Given records section start

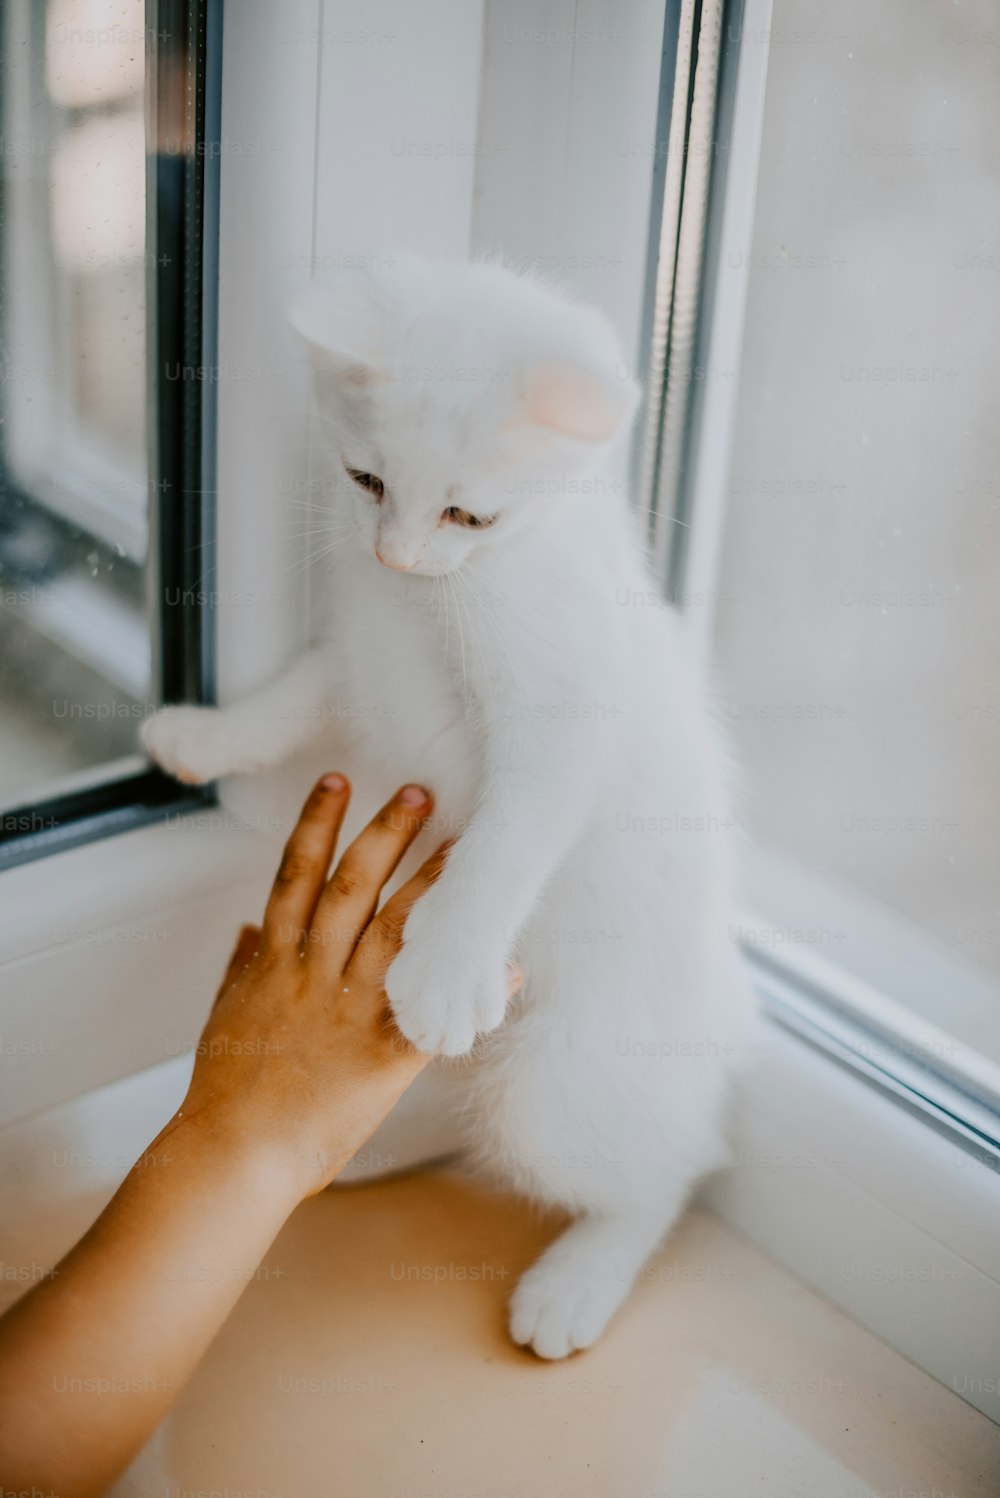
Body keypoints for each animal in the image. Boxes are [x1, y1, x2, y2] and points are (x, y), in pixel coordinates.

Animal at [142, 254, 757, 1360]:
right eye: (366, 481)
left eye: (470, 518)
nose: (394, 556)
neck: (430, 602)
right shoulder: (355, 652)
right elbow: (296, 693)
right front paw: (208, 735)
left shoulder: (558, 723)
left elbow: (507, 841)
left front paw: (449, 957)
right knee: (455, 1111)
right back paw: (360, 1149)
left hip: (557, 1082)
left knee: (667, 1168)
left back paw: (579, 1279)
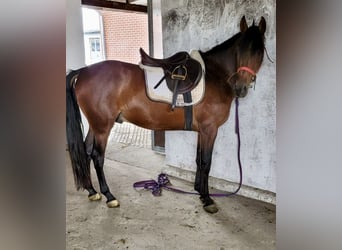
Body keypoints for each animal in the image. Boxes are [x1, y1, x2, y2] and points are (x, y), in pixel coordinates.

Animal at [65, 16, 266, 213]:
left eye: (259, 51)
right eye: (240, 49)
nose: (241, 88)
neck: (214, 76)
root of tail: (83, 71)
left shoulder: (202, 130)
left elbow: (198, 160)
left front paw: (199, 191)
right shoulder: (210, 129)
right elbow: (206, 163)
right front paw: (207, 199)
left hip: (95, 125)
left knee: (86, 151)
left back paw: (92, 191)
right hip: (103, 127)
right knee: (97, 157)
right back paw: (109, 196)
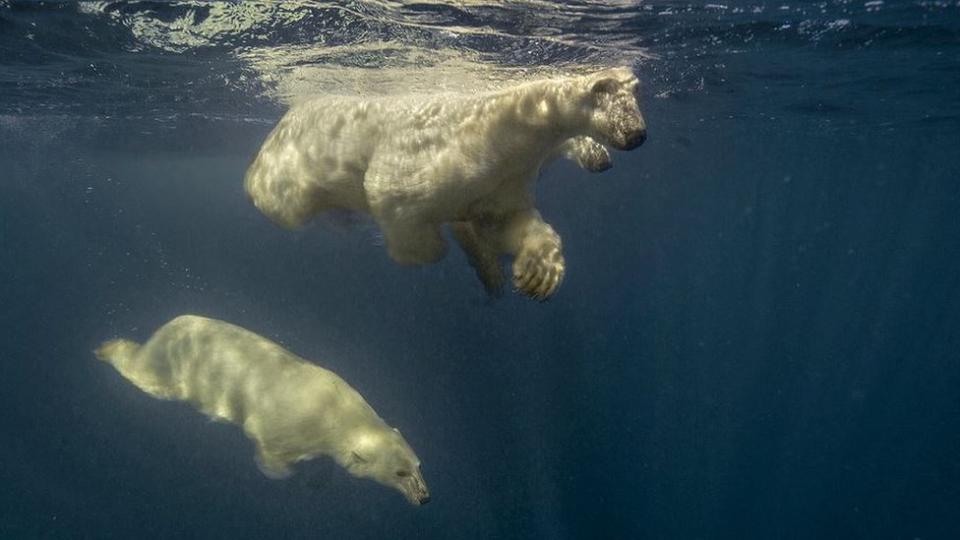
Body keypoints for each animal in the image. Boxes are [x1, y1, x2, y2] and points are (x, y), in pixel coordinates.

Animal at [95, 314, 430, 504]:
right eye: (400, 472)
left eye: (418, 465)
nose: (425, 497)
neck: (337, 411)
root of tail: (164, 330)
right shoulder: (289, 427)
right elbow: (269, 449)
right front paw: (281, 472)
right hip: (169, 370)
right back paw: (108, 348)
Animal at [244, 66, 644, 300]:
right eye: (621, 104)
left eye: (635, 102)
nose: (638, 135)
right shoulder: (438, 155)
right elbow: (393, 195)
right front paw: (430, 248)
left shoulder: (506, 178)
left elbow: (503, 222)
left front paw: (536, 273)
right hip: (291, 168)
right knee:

Given records section end

**Work order**
Lines from the entries that contain the word "front" are what the answer must hold.

**Expected output**
right front paw: (208, 735)
left front paw: (449, 957)
left front paw: (199, 191)
right front paw: (207, 199)
right front paw: (281, 472)
right front paw: (430, 248)
left front paw: (536, 273)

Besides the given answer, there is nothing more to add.